管理者アドミニストレーター起動オン階層地図フロアマップ表示インディケイション


 階層地図表示なら何がどこに何があるのかがすぐわかる。探索には便利な能力だ。

 自分のいる階しか分からないのは面倒なのだけど、ぜいたくは言えない。


 適当なジュエリーショップに入って、整然と並ぶショーケースのガラスを銃床で砕く。

 なんかやってることが宝石泥棒そのまんまなので、非常に気が引ける。思わず防犯カメラを見てしまうけど、電源ランプはもちろんついていなかった。


「こんなのはどうでしょ?」


 ガラスで手を切らないように取り出したのは、シンプルな立て爪にダイヤをあしらったシルバーのリングだ。値札を見て頭が痛くなった。僕の給料1か月分を超えてる。

 レインさんがそれをじっくりと眺める。


「悪くはないですけど……石が小さいですし装飾もシンプルすぎます。

小さくてもいいからいくつかの石を組み合わせているものや、細工が複雑なものの方が値が付きます。そういうのを探しましょう」

「まあとりえず、これはこれでもらっとこうや」


 こちらとガルフブルグでは、どんなものに価値があるのかは異なるわけだけど、この手の評価は女性の意見の方が参考になる。

 レインさんがいるのは有り難かった。


 地下一階、一階と順に捜索し、価値のありそうなものを中心に袋に入れていく。

 二階まで来てようやくレインさんのお眼鏡にかなう店に当たった。


「素晴らしい細工ですね……ここのが一番ガルフブルグで良い値がつくと思います」

 

 ついている値札は最初の店よりかなり低いのだけど、ガルフブルグで売るにはこちらのほうがいいらしい。
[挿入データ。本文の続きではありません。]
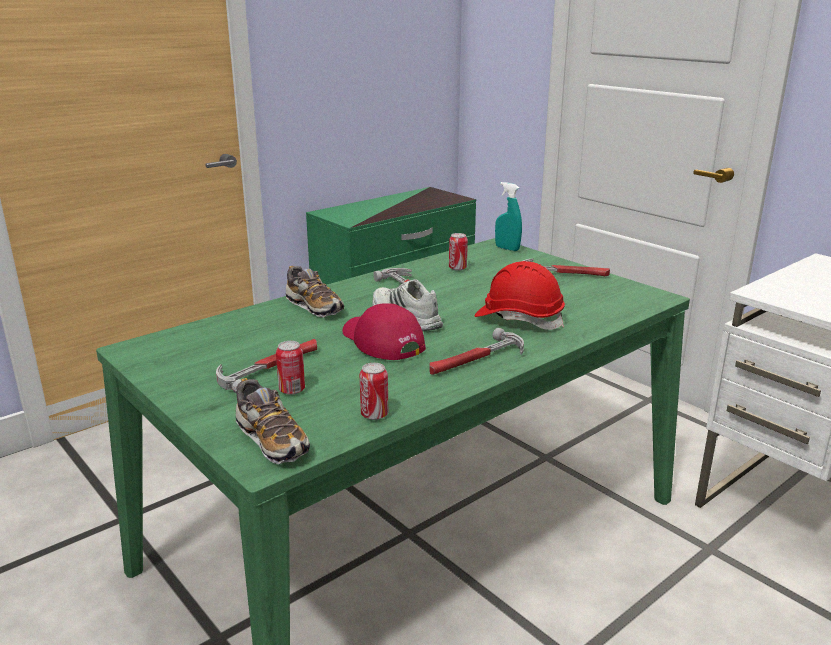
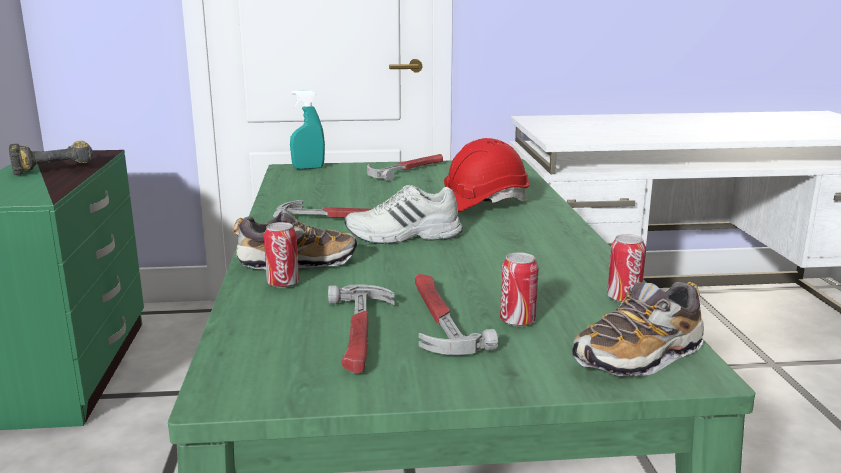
camera: 55 degrees left, 5 degrees down
(272, 440) = (639, 357): shoe -> shoe turned 150 degrees clockwise
(381, 341) = (448, 257): red cap -> none
(410, 201) = (54, 167): none -> power drill
(457, 268) = (318, 192): can -> can (283, 284)
(475, 360) = (548, 237): hammer -> hammer (360, 333)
 ブランドのグレードとかもあるんだろうけど、世界が変われば好みも違うってことか。


「よし、ここのを頂いていこうぜ」

「急げよ。ここは何が起きるかわからん。今回の目的は魔獣狩りじゃないからな、戦闘は避けたい」


 アーロンさんがカーテンの隙間から外を警戒しながら言う。


「すげぇな、スミト。こんなの大公家のお嬢様だってつけてねぇぜ。こいつは高く売れるぞ」

「ほれぼれします。どんな職人の方が作られたんでしょうか……」


 二人が指輪やネックレスを取り上げながら感嘆の声を上げた。

 時間がないので、持ってきた袋に端から貴金属類を入れていく。店の2/3あたりまであさったところでアーロンさんの声が聞こえた。


「そこまでだ!撤収準備。ゲートだ」

「しゃあねぇな。これだけあれば大丈夫だろ、たぶん」



 階段を駆け下りヒルズの外に出ると、表参道の通りの真ん中に黒い塊が現れていた。しかも帰り道にするはずだった神宮前へのルートをふさぐ形で。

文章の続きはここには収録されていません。